You are given an array $ a_1, a_2, \ldots, a_n $ of integers. This array is non-increasing. Let's consider a line with $ n $ shops. The shops are numbered with integers from $ 1 $ to $ n $ from left to right. The cost of a meal in the $ i $ -th shop is equal to $ a_i $ . You should process $ q $ queries of two types: - 1 x y: for each shop $ 1 \leq i \leq x $ set $ a_{i} = max(a_{i}, y) $ . - 2 x y: let's consider a hungry man with $ y $ money. He visits the shops from $ x $ -th shop to $ n $ -th and if he can buy a meal in the current shop he buys one item of it. Find how many meals he will purchase. The man can buy a meal in the shop $ i $ if he has at least $ a_i $ money, and after it his money decreases by $ a_i $ .

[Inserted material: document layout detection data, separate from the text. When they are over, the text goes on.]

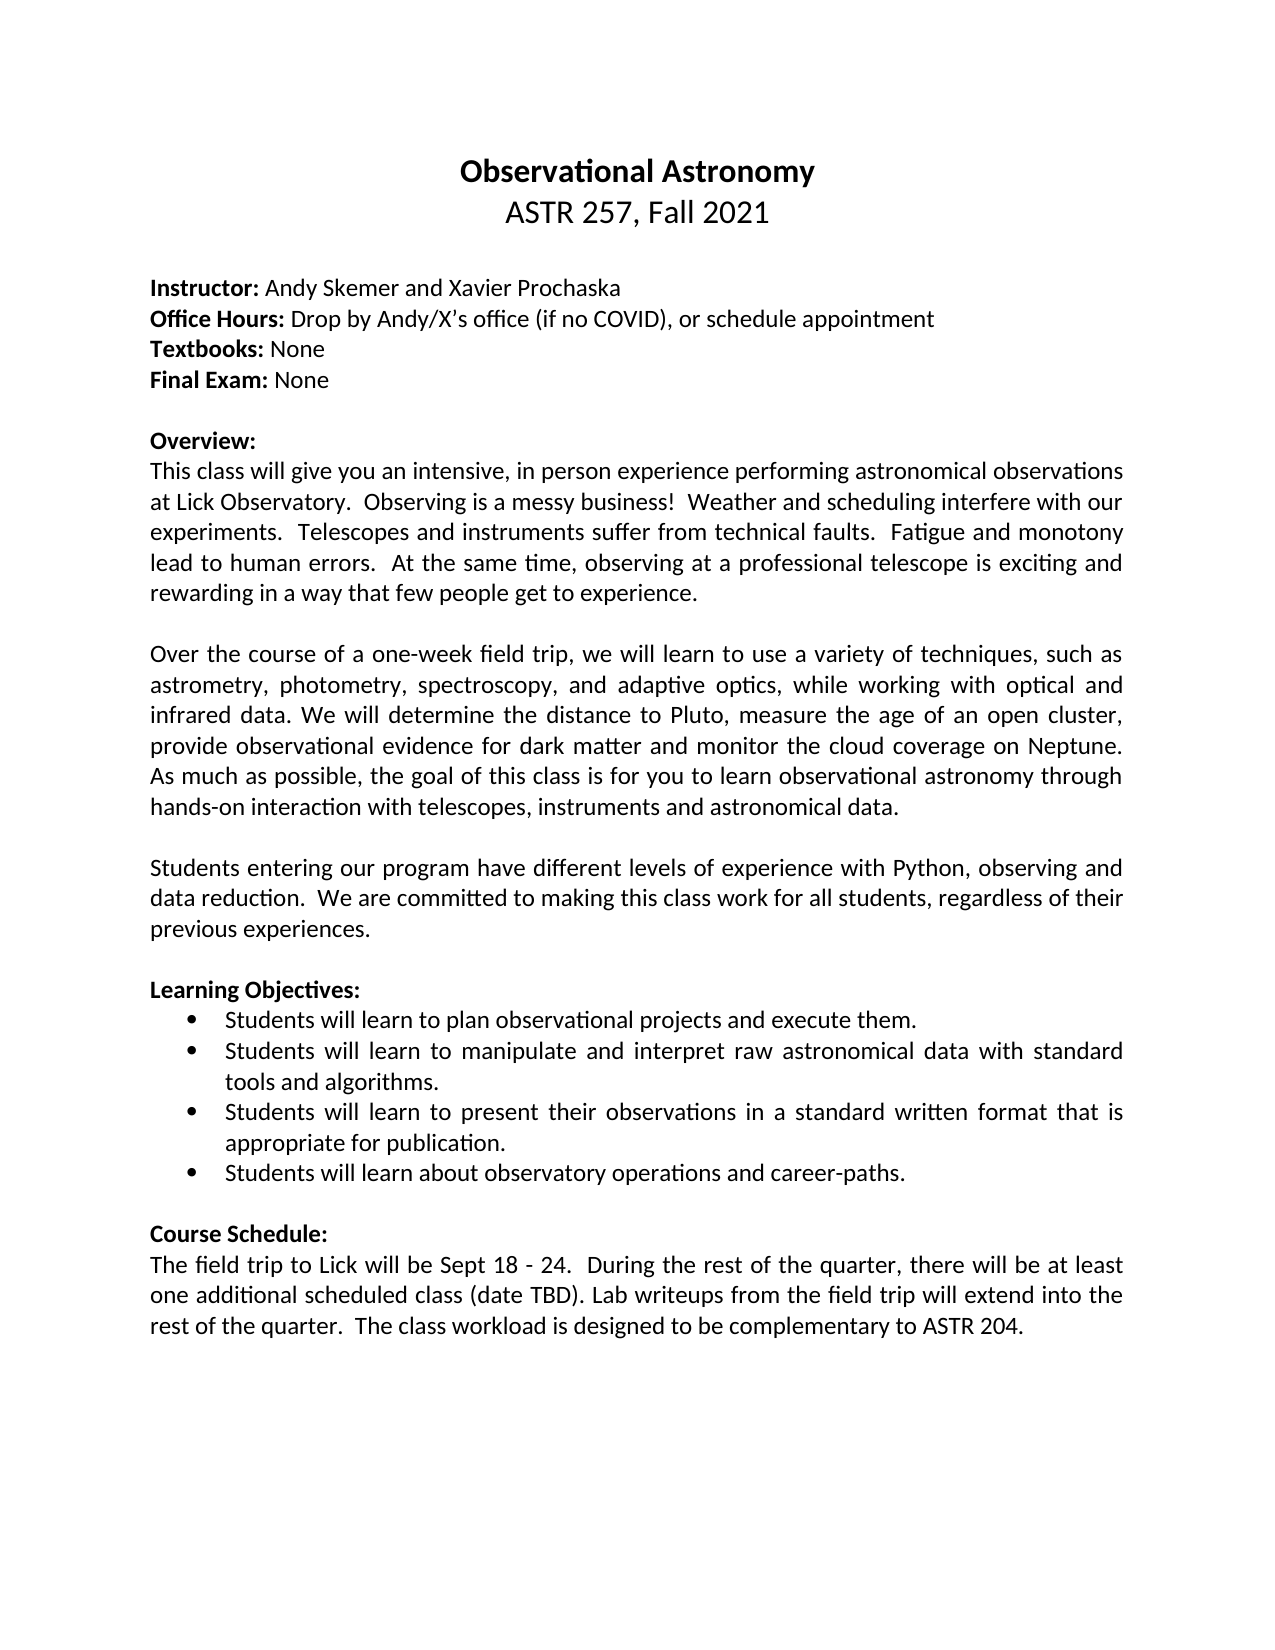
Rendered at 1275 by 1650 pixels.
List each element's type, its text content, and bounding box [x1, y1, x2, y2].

text Textbooks: None [150, 333, 1125, 364]
text Students entering our program have different levels of experience with Python, observing and data reduction. We are committed to making this class work for all students, regardless of their previous experiences. [150, 852, 1125, 944]
text ASTR 257, Fall 2021 [150, 191, 1125, 231]
text Course Schedule: [150, 1218, 1125, 1249]
text The field trip to Lick will be Sept 18 - 24. During the rest of the quarter, there will be at least one additional scheduled class (date TBD). Lab writeups from the field trip will extend into the rest of the quarter. The class workload is designed to be complementary to ASTR 204. [150, 1249, 1125, 1340]
text This class will give you an intensive, in person experience performing astronomical observations at Lick Observatory. Observing is a messy business! Weather and scheduling interfere with our experiments. Telescopes and instruments suffer from technical faults. Fatigue and monotony lead to human errors. At the same time, observing at a professional telescope is exciting and rewarding in a way that few people get to experience. [150, 455, 1125, 608]
text Overview: [150, 425, 1125, 455]
list Students will learn to manipulate and interpret raw astronomical data with standard tools and algorithms. [187, 1035, 1125, 1096]
list Students will learn to present their observations in a standard written format that is appropriate for publication. [187, 1096, 1125, 1157]
text Over the course of a one-week field trip, we will learn to use a variety of techniques, such as astrometry, photometry, spectroscopy, and adaptive optics, while working with optical and infrared data. We will determine the distance to Pluto, measure the age of an open cluster, provide observational evidence for dark matter and monitor the cloud coverage on Neptune. As much as possible, the goal of this class is for you to learn observational astronomy through hands-on interaction with telescopes, instruments and astronomical data. [150, 638, 1125, 822]
text Instructor: Andy Skemer and Xavier Prochaska [150, 272, 1125, 303]
list Students will learn about observatory operations and career-paths. [187, 1157, 1125, 1188]
text Final Exam: None [150, 364, 1125, 394]
text Learning Objectives: [150, 974, 1125, 1005]
list Students will learn to plan observational projects and execute them. [187, 1005, 1125, 1035]
text Observational Astronomy [150, 150, 1125, 191]
text Office Hours: Drop by Andy/X’s office (if no COVID), or schedule appointment [150, 303, 1125, 333]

The first line contains two integers $ n $ , $ q $ ( $ 1 \leq n, q \leq 2 \cdot 10^5 $ ). The second line contains $ n $ integers $ a_{1},a_{2}, \ldots, a_{n} $ $ (1 \leq a_{i} \leq 10^9) $ — the costs of the meals. It is guaranteed, that $ a_1 \geq a_2 \geq \ldots \geq a_n $ . Each of the next $ q $ lines contains three integers $ t $ , $ x $ , $ y $ ( $ 1 \leq t \leq 2 $ , $ 1\leq x \leq n $ , $ 1 \leq y \leq 10^9 $ ), each describing the next query. It is guaranteed that there exists at least one query of type $ 2 $ .

For each query of type $ 2 $ output the answer on the new line.

In the first query a hungry man will buy meals in all shops from $ 3 $ to $ 10 $ . In the second query a hungry man will buy meals in shops $ 4 $ , $ 9 $ , and $ 10 $ . After the third query the array $ a_1, a_2, \ldots, a_n $ of costs won't change and will be $ \{10, 10, 10, 6, 6, 5, 5, 5, 3, 1\} $ . In the fourth query a hungry man will buy meals in shops $ 2 $ , $ 3 $ , $ 4 $ , $ 5 $ , $ 9 $ , and $ 10 $ . After the fifth query the array $ a $ of costs will be $ \{10, 10, 10, 7, 6, 5, 5, 5, 3, 1\} $ . In the sixth query a hungry man will buy meals in shops $ 2 $ and $ 4 $ .